Key methodological points and figure/table synthesis
- Automated emitter-position optimization and cartridge memory reduced manual alignment errors and improved reproducibility following cartridge exchange or storage.
- Gradient shaping with transient higher flow at method start followed by rapid flow reduction before elution produced a more uniform peptide elution profile and improved instrument productivity (>86% of duty cycle productive).
- Base peak chromatograms presented in the study showed nearly identical peak elution times and intensities after two weeks of storage and across many injections, supporting method robustness.
Practical benefits and applications (Přínosy a praktické využití metody)
- High-throughput proteomics for large cohort studies and screening: methods up to 300 SPD with maintained proteome depth allow scaling of sample numbers without sacrificing data quality.
- Routine laboratory robustness: cartridge-based emitter memory and automated positioning simplify source maintenance and reduce variability due to manual assembly—useful for multi-operator or multi-site labs.
- Reliable quantitative performance: low CVs and stable identifications across many injections make the workflow appropriate for comparative proteomics, longitudinal studies and quality-controlled pipelines.
Future trends and possibilities for deployment (Budoucí trendy a možnosti využití)
- Integration with automated sample preparation and plate-based workflows to further increase end-to-end throughput for population-scale studies.
- Broad adoption of cartridge-based emitters with stored geometry could standardize nanoflow setups across platforms and sites, improving reproducibility in multi-center studies.

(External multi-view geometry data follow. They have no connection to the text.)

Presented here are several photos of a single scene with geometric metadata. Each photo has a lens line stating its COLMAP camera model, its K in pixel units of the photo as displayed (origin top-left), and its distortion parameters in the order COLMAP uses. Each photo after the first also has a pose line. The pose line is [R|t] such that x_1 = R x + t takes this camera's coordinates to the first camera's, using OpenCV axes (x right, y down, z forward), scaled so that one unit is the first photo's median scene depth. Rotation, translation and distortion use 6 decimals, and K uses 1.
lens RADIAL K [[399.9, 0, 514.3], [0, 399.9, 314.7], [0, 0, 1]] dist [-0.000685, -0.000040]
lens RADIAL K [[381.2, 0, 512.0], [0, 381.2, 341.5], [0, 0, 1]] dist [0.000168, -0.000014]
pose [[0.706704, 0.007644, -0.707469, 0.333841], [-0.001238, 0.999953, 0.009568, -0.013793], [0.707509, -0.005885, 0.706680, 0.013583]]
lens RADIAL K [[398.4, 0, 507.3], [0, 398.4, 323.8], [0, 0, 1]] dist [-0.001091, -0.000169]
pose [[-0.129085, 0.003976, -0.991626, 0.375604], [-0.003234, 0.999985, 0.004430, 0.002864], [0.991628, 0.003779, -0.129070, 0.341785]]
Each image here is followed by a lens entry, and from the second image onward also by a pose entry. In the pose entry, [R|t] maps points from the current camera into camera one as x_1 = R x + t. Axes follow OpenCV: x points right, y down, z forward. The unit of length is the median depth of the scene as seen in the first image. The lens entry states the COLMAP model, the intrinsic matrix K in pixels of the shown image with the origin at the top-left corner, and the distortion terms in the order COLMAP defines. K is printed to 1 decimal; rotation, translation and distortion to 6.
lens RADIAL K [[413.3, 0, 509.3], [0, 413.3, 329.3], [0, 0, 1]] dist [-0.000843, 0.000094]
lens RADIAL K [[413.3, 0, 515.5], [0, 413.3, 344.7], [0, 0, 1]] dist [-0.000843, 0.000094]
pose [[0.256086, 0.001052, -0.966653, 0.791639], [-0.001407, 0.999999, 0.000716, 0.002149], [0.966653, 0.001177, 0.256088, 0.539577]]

- Further optimization of DIA window schemes and fast-scan acquisition strategies on instruments like the Astral Zoom will push depth for short gradients, narrowing the gap between throughput and proteome coverage.
- Potential expansion into clinical research pipelines will require additional validation under regulated conditions, but the demonstrated robustness is a favorable foundation.
Conclusions (Závěr)
- The OptiSpray ion source combined with the µPAC Neo HT cartridge and Orbitrap Astral Zoom MS provides a robust, high-throughput proteomics workflow that maintains deep proteome coverage and excellent reproducibility across rapid gradients.
- Automated emitter optimization and cartridge memory significantly reduce setup variability and support consistent performance even after cartridge removal and ambient storage.
- Overall, this combination is well suited for laboratories requiring reliable, high-throughput bottom-up proteome profiling with minimal manual intervention.
References
- Arrey TN, Reinhardt T, Walker K, Silveira J, Boeser C, Zheng R, Valenta A, Op de Beeck J, Wouters ER, Damoc E. Evaluation of OptiSpray technology and the Orbitrap Astral Zoom mass spectrometer for proteomics applications. Thermo Fisher Scientific; 2026.